In his all but dazed delight he could not supply the words she had failed to summon, though he knew what he would have said could he but have untangled his enthralled tongue.

"Oh, I'm no mystery!" He tried to laugh away his awkwardness. "I'm as plain as an old shoe; no frills about me. You ask the boys that work with me."

She was unconvinced. He saw her shake her wise little head and twist her fingers together as she answered:

"A girl I know who saw you on the platform that day said she'd bet you'd had an unfortunate love-affair. She said nothing else would make as--as fine a young man as you are shun all the girls like you do. She even hinted that maybe you were--were married down in Georgia and for some reason or other was not telling it."

"Oh no, I'm not married," he laughed. "Gee! Sam would think that is funny. Me married!"

"Then you _have_ had a--a love-affair with some girl, and--"

"Wrong again!" he laughed, deep in the throat of his ebullient joy.

"I've just been a sort of stay-at-home, pretty busy, you know. I've had my hands full of night work, figuring, writing, and planning, and through the day I've been hard at it, as a general thing. No, I'm just, I reckon, not a natural ladies' man." How could he explain to her what he had never understood or even tried to fathom, the reason why he was different from other young men of his age whose manner of life he had only superficially observed?
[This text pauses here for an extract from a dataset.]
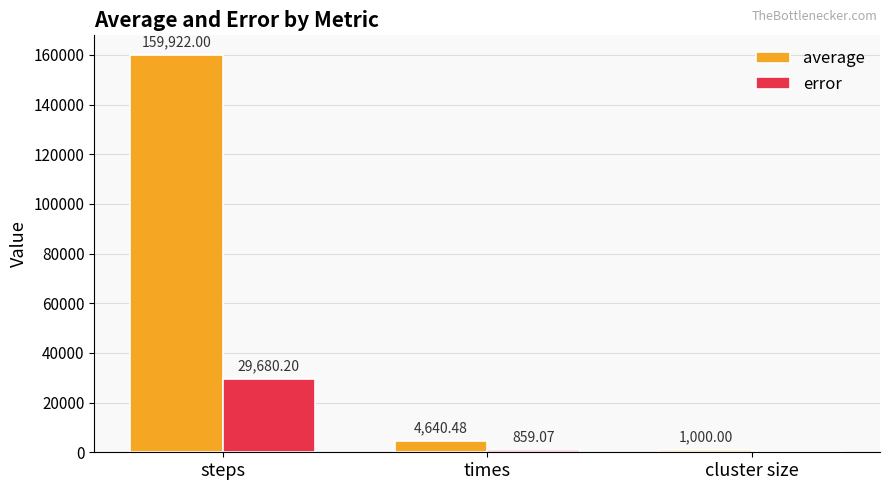

Which series changed the most between steps and cluster size?

average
Tilly seemed still unconvinced. "That girl was Sally Teasdale," she went on. "She was here yesterday. You may remember her--the tall, dark-haired girl that sang in the choir that day and turned my music for me once.
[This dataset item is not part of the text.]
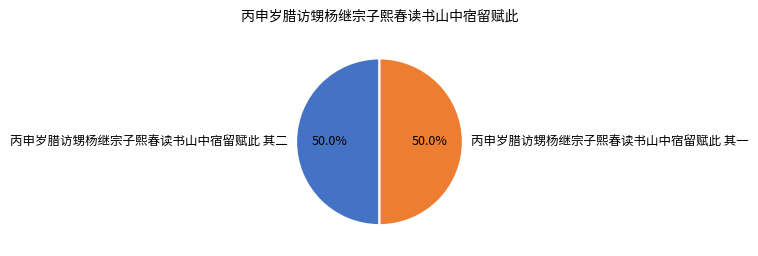

To the nearest percent, what is the combined percentage of 丙申岁腊访甥杨继宗子熙春读书山中宿留赋此 其二 and 丙申岁腊访甥杨继宗子熙春读书山中宿留赋此 其一?

100%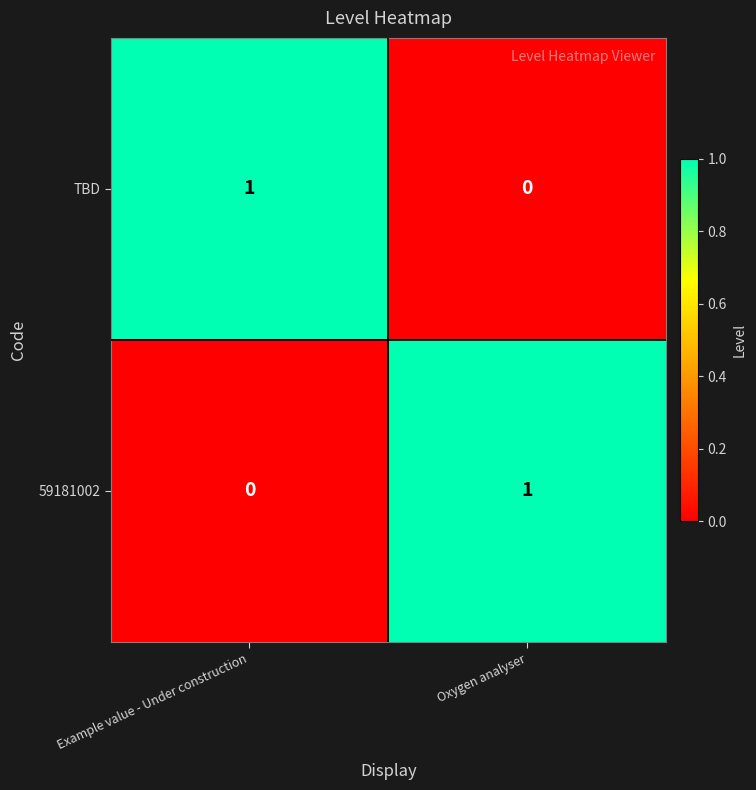

At which label does TBD reach its minimum?

Oxygen analyser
She is going to have a party at her house down the road Wednesday night.

She is--is dead set on having you there. She says all the girls want to get acquainted with you, and she--she wanted me to--to take you to it."
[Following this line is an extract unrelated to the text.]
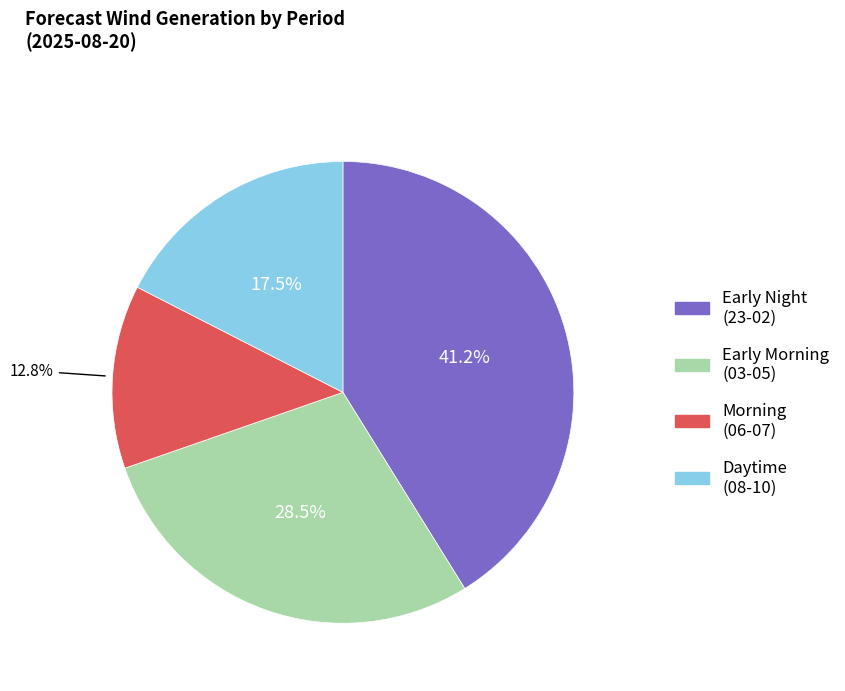

Is there a majority slice in this chart?

No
"To take me to it?" he repeated, hardly understanding what was really meant, for how could a young lady be asking him to a party at her house when no home of that sort had ever been open to him? How could that be true, and that another girl of Tilly's social rank should really be inviting him to escort her?

"I see, you don't want to go," Tilly said, with a touch of mild resentment. "Well, that is for you to decide, and I would not have asked you but there was no way out of it. Even mother advised me to mention it."